(EXTRACTED ENTRIES)

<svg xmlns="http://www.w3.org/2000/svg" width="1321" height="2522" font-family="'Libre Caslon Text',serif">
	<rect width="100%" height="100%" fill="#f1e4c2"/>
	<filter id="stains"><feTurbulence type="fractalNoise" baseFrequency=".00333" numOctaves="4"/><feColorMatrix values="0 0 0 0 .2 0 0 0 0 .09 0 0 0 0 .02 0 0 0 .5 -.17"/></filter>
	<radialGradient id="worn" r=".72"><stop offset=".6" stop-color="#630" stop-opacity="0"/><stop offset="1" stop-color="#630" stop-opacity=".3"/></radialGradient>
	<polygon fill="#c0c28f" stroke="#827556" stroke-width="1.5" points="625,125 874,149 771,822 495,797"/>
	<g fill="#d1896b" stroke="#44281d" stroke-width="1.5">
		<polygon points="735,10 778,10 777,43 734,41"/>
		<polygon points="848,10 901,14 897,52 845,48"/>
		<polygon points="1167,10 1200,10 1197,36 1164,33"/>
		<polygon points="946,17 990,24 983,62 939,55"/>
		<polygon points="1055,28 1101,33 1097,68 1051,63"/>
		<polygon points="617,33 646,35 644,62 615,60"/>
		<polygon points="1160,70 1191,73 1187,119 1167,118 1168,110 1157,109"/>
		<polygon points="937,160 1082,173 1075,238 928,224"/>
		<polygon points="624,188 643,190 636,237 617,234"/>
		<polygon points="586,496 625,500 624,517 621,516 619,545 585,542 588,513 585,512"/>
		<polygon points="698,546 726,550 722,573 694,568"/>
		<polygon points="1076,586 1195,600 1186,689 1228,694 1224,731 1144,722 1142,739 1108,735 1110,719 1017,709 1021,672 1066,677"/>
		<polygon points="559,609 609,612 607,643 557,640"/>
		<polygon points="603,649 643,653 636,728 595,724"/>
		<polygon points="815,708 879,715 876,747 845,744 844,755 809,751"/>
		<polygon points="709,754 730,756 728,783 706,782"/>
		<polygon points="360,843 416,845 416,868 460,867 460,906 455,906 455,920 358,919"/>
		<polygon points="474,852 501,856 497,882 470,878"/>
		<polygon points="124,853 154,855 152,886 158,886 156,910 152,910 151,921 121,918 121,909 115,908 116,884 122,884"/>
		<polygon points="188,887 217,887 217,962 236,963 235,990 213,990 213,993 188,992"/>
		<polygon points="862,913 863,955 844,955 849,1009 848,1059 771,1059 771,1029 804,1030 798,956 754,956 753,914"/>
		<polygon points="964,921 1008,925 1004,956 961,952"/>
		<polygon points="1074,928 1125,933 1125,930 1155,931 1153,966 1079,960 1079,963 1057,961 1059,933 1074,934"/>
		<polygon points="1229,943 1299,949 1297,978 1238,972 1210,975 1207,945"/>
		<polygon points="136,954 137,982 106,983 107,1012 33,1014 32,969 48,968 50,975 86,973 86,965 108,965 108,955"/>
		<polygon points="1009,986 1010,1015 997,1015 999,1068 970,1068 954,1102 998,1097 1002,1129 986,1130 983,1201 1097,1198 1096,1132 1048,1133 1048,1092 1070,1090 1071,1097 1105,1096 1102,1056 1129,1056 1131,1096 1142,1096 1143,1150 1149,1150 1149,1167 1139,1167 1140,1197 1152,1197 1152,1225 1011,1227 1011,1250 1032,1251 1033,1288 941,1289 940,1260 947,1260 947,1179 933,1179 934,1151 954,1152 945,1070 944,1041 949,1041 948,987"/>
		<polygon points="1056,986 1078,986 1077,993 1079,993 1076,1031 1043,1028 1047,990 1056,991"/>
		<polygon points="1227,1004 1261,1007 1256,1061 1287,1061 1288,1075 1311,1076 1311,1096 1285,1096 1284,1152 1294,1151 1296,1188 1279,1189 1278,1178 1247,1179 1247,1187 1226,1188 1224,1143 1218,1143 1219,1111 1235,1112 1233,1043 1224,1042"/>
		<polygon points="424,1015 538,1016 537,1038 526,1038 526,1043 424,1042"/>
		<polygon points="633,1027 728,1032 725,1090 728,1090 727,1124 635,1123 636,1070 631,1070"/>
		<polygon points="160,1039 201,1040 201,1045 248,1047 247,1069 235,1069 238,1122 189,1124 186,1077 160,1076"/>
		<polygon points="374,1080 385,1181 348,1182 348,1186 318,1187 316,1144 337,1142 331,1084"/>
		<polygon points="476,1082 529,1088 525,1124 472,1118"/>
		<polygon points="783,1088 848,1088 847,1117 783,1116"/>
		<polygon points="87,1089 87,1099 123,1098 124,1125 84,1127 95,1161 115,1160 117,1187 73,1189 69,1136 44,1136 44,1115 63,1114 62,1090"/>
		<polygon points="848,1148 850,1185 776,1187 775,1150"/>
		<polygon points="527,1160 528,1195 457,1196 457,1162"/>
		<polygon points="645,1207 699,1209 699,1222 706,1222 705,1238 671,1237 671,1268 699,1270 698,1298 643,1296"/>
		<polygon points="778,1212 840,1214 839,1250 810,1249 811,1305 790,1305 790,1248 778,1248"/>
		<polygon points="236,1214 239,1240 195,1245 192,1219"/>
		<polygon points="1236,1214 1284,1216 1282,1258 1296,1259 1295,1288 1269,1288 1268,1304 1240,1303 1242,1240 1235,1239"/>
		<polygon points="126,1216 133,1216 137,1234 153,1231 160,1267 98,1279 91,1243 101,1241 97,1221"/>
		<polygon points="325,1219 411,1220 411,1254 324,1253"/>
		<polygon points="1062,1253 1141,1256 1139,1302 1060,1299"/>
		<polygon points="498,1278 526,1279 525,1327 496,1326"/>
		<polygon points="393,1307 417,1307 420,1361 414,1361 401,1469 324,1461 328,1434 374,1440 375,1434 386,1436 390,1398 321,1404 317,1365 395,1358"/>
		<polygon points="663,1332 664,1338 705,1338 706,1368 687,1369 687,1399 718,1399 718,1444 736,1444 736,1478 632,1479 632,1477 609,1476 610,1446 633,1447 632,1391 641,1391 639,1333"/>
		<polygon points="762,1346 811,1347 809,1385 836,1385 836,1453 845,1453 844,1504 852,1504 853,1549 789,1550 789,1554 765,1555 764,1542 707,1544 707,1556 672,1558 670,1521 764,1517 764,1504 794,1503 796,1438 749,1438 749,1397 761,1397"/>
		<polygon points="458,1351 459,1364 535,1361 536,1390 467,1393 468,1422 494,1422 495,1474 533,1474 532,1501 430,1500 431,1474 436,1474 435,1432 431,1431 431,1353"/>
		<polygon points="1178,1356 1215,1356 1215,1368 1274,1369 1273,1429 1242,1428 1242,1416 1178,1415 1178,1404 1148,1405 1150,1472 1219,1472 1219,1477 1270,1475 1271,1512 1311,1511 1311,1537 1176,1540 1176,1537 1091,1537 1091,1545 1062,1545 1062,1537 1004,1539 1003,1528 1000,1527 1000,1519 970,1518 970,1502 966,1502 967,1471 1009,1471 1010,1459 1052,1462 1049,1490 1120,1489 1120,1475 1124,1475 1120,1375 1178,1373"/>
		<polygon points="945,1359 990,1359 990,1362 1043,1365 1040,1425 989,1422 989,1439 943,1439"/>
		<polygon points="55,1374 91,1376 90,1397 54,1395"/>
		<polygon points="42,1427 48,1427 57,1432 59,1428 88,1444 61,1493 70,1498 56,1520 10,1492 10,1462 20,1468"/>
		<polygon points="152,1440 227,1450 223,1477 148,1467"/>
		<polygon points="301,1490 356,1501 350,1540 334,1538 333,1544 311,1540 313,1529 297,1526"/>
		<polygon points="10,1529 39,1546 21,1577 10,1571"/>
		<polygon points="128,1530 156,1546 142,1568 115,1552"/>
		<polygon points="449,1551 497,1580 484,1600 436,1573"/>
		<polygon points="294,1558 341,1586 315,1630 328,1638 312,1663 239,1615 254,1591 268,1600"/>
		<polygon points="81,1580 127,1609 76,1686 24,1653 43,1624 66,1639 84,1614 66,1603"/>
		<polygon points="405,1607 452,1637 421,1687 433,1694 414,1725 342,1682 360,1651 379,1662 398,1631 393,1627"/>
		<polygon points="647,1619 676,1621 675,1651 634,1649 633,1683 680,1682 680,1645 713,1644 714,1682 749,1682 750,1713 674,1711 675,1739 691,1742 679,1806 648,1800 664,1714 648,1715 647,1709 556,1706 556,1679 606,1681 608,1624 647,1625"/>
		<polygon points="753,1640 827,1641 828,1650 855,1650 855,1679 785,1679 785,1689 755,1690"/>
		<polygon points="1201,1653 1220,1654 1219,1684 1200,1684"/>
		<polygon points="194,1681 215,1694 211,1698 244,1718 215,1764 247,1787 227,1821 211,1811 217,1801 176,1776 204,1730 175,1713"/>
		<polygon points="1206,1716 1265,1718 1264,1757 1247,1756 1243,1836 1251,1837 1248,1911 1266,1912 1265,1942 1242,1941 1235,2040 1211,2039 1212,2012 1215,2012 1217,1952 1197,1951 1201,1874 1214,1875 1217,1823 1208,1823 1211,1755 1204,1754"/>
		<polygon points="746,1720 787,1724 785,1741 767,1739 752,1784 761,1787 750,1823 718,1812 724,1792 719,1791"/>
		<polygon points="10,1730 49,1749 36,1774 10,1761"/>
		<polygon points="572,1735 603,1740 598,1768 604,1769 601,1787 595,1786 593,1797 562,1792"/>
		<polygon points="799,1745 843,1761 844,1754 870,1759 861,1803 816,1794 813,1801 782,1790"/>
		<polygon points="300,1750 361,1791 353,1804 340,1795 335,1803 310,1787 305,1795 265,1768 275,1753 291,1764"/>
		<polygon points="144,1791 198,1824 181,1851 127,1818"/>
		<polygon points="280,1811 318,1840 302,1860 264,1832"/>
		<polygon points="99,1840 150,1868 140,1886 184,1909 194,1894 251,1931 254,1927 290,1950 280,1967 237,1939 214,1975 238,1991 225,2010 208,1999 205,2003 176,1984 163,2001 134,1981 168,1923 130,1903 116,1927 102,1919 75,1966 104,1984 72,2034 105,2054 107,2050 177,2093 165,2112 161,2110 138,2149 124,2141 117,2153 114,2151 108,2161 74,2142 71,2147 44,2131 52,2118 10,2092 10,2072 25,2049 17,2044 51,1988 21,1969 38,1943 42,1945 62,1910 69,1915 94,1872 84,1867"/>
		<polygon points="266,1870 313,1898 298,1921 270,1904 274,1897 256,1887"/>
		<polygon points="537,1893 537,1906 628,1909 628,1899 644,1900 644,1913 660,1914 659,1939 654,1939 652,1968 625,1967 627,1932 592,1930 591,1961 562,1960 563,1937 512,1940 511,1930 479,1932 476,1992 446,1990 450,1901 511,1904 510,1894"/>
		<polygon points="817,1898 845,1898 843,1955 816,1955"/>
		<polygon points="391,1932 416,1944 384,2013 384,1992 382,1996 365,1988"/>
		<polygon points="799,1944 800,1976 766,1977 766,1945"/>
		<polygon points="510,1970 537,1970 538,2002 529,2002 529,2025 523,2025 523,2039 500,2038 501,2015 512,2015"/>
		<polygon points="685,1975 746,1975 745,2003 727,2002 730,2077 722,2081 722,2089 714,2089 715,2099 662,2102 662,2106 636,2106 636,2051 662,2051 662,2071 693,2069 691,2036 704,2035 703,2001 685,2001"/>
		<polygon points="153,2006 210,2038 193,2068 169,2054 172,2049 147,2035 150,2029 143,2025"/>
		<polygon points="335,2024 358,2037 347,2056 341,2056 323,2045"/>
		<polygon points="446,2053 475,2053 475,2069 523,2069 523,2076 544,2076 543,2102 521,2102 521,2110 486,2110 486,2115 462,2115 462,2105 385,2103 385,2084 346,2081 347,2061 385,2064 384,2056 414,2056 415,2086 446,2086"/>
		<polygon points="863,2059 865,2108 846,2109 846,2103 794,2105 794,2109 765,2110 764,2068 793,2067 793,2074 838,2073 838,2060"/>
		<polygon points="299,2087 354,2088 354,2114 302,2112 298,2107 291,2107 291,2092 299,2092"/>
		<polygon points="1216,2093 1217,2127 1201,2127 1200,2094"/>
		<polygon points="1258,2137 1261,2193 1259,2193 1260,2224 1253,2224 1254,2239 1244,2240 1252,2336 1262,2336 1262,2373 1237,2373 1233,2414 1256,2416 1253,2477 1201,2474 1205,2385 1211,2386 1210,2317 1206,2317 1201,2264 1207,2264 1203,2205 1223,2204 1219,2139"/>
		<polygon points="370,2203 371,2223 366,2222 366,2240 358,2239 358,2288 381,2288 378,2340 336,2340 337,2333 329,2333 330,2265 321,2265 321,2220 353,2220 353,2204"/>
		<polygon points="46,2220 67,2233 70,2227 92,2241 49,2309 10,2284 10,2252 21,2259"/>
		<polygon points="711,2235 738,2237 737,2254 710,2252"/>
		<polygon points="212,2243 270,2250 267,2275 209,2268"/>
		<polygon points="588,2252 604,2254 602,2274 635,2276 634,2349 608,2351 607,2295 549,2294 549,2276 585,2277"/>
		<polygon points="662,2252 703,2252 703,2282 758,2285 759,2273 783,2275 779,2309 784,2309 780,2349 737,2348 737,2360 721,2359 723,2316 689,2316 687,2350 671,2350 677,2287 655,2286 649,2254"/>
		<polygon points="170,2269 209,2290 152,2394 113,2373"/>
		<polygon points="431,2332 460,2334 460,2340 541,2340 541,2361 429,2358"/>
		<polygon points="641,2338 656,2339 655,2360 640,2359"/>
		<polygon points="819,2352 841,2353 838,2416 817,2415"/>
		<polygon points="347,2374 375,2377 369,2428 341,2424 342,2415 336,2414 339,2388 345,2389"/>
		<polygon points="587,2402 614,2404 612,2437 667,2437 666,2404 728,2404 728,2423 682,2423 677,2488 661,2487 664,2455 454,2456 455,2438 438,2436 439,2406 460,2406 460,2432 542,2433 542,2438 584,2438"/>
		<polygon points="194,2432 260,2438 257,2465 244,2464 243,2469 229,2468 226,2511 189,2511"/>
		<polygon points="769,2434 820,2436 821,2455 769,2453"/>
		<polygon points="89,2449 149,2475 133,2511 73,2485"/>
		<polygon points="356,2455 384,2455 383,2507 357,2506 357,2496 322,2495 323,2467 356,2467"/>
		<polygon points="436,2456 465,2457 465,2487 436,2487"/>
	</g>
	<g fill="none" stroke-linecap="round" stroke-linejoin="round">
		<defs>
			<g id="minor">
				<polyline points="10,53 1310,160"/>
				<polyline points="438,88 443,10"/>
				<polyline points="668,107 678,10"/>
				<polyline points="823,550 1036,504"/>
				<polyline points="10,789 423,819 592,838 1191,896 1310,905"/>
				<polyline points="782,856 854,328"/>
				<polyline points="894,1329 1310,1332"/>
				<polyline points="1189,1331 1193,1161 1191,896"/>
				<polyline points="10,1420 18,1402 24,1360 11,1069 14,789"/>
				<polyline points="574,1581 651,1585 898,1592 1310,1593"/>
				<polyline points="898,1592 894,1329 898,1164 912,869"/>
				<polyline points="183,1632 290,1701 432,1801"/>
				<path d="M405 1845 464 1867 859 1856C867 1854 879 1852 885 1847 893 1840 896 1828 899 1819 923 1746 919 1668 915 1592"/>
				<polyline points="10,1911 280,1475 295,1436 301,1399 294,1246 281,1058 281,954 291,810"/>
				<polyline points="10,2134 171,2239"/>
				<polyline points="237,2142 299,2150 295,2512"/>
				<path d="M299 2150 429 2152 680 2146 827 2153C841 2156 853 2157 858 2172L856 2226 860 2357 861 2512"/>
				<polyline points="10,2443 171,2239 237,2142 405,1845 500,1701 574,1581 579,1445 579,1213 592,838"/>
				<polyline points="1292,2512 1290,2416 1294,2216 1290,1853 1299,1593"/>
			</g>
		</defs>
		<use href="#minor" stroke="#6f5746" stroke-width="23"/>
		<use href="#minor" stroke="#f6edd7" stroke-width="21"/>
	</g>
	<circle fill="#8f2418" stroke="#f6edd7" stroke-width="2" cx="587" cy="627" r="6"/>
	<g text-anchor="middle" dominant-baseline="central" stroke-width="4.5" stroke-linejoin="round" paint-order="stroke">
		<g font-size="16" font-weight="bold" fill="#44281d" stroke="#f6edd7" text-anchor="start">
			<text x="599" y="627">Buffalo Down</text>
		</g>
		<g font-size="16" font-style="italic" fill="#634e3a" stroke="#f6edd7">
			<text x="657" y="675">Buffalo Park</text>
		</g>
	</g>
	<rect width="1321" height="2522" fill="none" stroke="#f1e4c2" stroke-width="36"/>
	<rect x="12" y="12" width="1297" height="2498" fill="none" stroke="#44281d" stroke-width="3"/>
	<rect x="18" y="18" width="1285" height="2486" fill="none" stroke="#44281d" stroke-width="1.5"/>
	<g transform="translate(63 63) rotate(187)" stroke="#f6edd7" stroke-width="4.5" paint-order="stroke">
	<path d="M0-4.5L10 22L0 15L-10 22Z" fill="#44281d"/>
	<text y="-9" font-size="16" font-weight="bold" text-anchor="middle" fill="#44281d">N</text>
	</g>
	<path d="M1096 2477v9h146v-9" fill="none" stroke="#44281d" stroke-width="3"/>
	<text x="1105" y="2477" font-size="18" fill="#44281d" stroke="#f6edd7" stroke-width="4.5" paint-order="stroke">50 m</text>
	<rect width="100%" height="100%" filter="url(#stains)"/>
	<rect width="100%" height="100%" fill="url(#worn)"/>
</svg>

(End EXTRACTED ENTRIES)

TO DO: Find the word "worn" in the records and pull out each line that has it.

EXPECTED ANSWER:
	<radialGradient id="worn" r=".72"><stop offset=".6" stop-color="#630" stop-opacity="0"/><stop offset="1" stop-color="#630" stop-opacity=".3"/></radialGradient>
	<rect width="100%" height="100%" fill="url(#worn)"/>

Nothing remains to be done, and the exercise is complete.